There are two characters in the game who are not female. The most obviously un-feminine is one of the personality spheres which GLaDOS is made of, the last that you have to destroy, the evil sphere. Its gender is mainly defined by the male voice actor, who provides the snarling and snapping noises this module makes. The other, and more remarkable un-character, is the "Weighted Companion Cube," to whom mentally unstable preceding test subjects have left poetry scrawled on the walls behind the moving panels, mostly derivative work though. The Companion Cube is not really a character, so much as it is the idea of a character, placed in the minds of the player, and presumably different test subjects, by GLaDOS insisting that it cannot talk. According to the developer commentary, they created all of this narrative around the Companion Cube so that the player would not leave it behind and instead use it as a tool in the level. Then they took the idea further and came up with so much narrative that they turned the gray, metal box with a heart on the center of each face into the second favorite character of the year, after GLaDOS. As it is an inanimate object, the Companion Cube has no gender so it fits strangely into this odd storyline. The manner in which you euthanise the cube is the same as the manner in which you destroy GLaDOS, which just serves as further insight into her demented nature, and that of the developers.

"Thank you for helping us help you help us all."

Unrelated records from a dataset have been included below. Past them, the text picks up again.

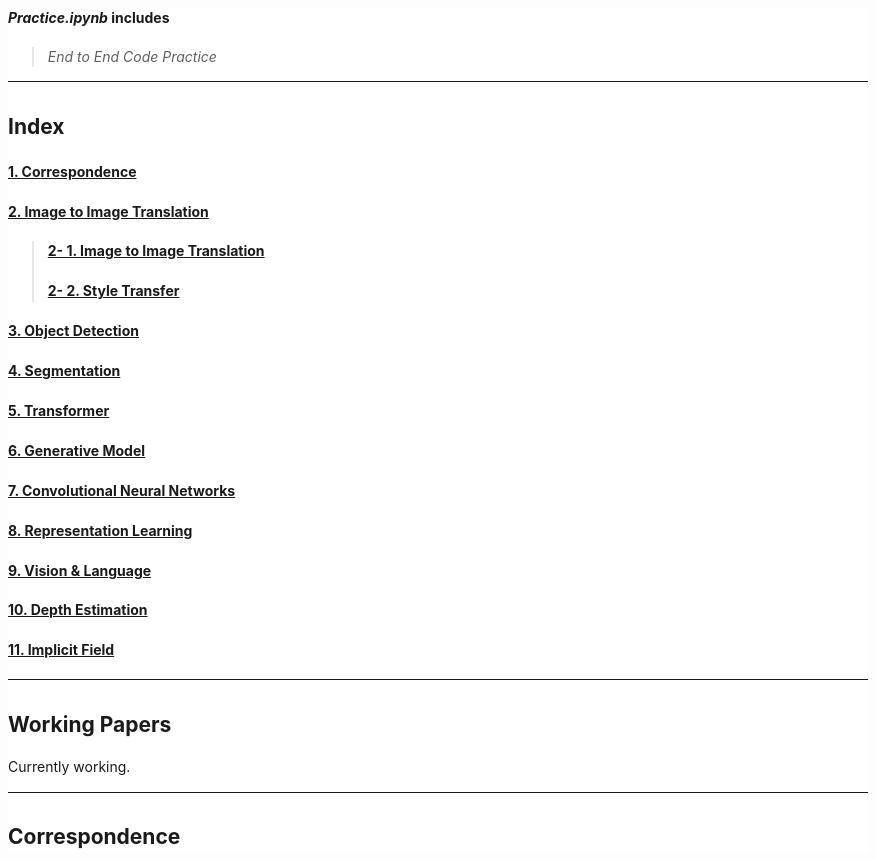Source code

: 
#### ***Practice.ipynb*** includes
> *End to End Code Practice*

---

## Index

####  [1. Correspondence](https://github.com/jonychoi/Computer-Vision-Paper-Reviews#correspondence)
####  [2. Image to Image Translation](https://github.com/jonychoi/Computer-Vision-Paper-Reviews#image-to-image-translation)
> #### [2- 1. Image to Image Translation](https://github.com/jonychoi/Computer-Vision-Paper-Reviews#image-to-image-translation-1)
> #### [2- 2. Style Transfer](https://github.com/jonychoi/Computer-Vision-Paper-Reviews#style-transfer)
####  [3. Object Detection](https://github.com/jonychoi/Computer-Vision-Paper-Reviews#object-detection)
####  [4. Segmentation](https://github.com/jonychoi/Computer-Vision-Paper-Reviews#segmentation)
####  [5. Transformer](https://github.com/jonychoi/Computer-Vision-Paper-Reviews#transformer)
####  [6. Generative Model](https://github.com/jonychoi/Computer-Vision-Paper-Reviews#image-generation)
####  [7. Convolutional Neural Networks](https://github.com/jonychoi/Computer-Vision-Paper-Reviews#convolutional-neural-network)
####  [8. Representation Learning](https://github.com/jonychoi/Computer-Vision-Paper-Reviews#representation-learning)
####  [9. Vision & Language](https://github.com/jonychoi/Computer-Vision-Paper-Reviews#vision-and-language)
####  [10. Depth Estimation](https://github.com/jonychoi/Computer-Vision-Paper-Reviews#depth-estimation)
####  [11. Implicit Field](https://github.com/jonychoi/Computer-Vision-Paper-Reviews#implicit-field)


---

## Working Papers

Currently working.


---

## Correspondence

As a gamer and an egalitarian it is heartening to see titles like this on the market. Games which take a less gender-typical approach toward female characters are few partly because they cannot rely on the assets which appeal purely to the puerile tastes of men, and a small subset of women. Undertaking a game without pandering to such tastes places a responsibility on the developers to make the game original. Of course, this doesn't mean that original games are bereft of eye-candy. So we can be doubly grateful that Valve is staffed by innovators who rely on the quality of their games and not the quantity of their...titty.